Breast Cancer has different warning signs, and only a doctor can determine if your condition is cancerous (or malignant). Although eight out of 10 discovered breast lumps are noncancerous (or benign), diagnostic tests are often required to confirm that the lump does not contain cancer cells.

The most common warning signs of breast cancer are illustrated on the following page. If you notice any of these changes, call your doctor immediately. Do not wait to see if the changes appear for a second month.

The FOUR KEYS to breast cancer detection:
• Monthly breast self-exam
• Regular physician physical exam
• Routine mammograms
• Communication*
*Contact your doctor for a diagnostic (non-routine) mammogram any time you have a concern about a possible sign or symptom of breast cancer. DO NOT WAIT until your next scheduled annual visit.
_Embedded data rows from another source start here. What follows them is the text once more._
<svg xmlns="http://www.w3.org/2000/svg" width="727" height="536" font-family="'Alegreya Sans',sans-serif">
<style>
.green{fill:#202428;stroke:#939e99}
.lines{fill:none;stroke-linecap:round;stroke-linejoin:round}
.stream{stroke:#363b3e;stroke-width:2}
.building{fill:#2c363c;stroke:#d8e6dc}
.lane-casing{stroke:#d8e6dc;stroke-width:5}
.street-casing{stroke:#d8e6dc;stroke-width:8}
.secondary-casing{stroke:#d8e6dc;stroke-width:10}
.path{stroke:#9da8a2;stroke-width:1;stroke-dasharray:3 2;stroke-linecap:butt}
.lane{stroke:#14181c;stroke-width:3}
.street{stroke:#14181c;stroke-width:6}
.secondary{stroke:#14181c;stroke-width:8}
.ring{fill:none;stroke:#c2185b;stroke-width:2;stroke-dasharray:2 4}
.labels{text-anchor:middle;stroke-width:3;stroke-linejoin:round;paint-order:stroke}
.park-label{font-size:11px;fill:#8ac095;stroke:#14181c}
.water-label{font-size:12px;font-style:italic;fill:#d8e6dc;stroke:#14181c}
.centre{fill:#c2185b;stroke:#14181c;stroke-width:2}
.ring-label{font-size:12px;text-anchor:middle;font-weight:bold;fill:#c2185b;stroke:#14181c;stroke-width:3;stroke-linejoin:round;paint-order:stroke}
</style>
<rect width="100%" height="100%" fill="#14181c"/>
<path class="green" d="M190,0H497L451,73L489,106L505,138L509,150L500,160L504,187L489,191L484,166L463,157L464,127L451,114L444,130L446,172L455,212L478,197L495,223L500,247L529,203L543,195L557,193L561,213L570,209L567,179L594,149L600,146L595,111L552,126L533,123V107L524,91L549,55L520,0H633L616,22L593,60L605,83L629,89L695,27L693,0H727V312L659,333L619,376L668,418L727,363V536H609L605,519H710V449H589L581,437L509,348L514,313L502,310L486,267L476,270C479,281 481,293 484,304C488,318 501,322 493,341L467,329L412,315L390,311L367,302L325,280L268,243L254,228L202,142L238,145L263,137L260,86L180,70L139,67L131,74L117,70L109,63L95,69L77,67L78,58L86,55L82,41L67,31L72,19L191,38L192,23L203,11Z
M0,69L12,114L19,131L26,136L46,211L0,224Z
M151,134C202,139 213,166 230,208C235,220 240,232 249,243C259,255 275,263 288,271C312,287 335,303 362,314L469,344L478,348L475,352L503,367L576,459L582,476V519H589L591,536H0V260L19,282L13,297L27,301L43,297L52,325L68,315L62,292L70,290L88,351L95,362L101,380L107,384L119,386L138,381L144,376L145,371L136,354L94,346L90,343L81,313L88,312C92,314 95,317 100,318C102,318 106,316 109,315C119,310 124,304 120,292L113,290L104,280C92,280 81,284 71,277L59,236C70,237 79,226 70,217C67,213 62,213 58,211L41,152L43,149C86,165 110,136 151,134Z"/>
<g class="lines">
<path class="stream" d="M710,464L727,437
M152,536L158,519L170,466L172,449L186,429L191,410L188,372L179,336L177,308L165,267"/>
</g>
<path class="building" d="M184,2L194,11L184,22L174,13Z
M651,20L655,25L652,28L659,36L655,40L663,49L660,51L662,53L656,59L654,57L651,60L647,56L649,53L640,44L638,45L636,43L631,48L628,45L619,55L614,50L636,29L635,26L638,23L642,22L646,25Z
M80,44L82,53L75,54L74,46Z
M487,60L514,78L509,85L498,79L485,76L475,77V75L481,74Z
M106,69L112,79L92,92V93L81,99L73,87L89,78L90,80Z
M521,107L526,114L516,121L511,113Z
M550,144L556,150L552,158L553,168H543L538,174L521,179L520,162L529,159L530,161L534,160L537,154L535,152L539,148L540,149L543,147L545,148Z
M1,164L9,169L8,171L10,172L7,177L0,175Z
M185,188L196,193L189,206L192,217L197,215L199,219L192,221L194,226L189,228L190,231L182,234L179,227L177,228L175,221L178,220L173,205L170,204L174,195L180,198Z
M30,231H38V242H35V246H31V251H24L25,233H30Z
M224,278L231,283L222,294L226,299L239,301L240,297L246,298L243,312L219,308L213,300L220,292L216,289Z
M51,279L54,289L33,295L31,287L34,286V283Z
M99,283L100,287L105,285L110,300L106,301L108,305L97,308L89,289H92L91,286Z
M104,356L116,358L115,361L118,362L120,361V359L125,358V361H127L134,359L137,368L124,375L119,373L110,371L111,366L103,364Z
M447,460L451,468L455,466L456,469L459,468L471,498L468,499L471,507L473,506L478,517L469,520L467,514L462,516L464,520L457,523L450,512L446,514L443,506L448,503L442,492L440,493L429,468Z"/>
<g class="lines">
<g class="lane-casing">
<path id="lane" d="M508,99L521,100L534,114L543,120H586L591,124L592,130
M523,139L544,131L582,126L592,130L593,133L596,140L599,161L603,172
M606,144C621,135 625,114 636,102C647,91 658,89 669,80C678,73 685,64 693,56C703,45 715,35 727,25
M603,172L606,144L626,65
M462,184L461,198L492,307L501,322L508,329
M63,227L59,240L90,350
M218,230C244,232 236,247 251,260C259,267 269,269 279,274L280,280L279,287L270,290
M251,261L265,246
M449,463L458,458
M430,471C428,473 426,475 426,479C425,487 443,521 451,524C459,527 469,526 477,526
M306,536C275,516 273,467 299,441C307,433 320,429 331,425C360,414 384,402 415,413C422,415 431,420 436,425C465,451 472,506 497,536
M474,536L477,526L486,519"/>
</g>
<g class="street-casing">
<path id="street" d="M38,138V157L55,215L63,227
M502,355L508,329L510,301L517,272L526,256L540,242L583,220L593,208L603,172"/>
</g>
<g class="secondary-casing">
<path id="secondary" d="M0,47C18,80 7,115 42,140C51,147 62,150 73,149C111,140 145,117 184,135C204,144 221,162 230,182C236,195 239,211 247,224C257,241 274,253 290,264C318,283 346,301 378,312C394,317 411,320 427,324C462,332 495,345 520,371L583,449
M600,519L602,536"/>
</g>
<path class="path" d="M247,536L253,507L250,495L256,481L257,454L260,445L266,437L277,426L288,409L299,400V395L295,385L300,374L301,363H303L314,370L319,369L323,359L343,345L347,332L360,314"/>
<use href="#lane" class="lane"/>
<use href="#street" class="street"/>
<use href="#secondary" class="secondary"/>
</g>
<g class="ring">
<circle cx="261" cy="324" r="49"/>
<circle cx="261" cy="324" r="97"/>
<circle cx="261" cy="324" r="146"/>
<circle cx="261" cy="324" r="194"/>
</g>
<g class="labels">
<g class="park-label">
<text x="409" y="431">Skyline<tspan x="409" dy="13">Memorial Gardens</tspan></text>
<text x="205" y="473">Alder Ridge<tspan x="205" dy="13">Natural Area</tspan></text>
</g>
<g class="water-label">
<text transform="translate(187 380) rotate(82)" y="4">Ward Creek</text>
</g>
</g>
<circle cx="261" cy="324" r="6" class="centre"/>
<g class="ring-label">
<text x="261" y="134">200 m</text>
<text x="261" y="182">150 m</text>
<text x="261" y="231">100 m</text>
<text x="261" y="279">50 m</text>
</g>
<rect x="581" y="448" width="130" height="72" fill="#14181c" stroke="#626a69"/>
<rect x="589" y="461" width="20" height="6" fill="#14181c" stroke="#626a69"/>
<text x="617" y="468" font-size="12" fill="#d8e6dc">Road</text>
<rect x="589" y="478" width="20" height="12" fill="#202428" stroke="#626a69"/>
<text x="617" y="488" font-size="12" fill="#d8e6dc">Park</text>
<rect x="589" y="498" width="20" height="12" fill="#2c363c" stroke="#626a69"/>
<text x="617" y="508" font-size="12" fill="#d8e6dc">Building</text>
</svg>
A lump or thickening in the breast
A lump or thickening in the breast.
Change in breast size
Change in breast size, skin color or texture, or other unusual sings such as swelling or redness.
Dimpling or puckering of the skin
Dimpling or puckering of the skin; a change in the shape or direction of the nipples that is especially noticeable when raising arms and looking in the mirror.
Spontaneous fluid leaking from either nipple
Spontaneous fluid leaking from either nipple for no apparent reason; the fluid, which can be either clear or bloody, might be visible on your nightgown or your bra.
A nipple that is sunken, red or scaly
A nipple that is sunken, red or scaly or has an ulcer-like sore.
Swelling in the area of the armpit or collar bone
Swelling in the area of the armpit or collar bone, indicating swollen lymph nodes.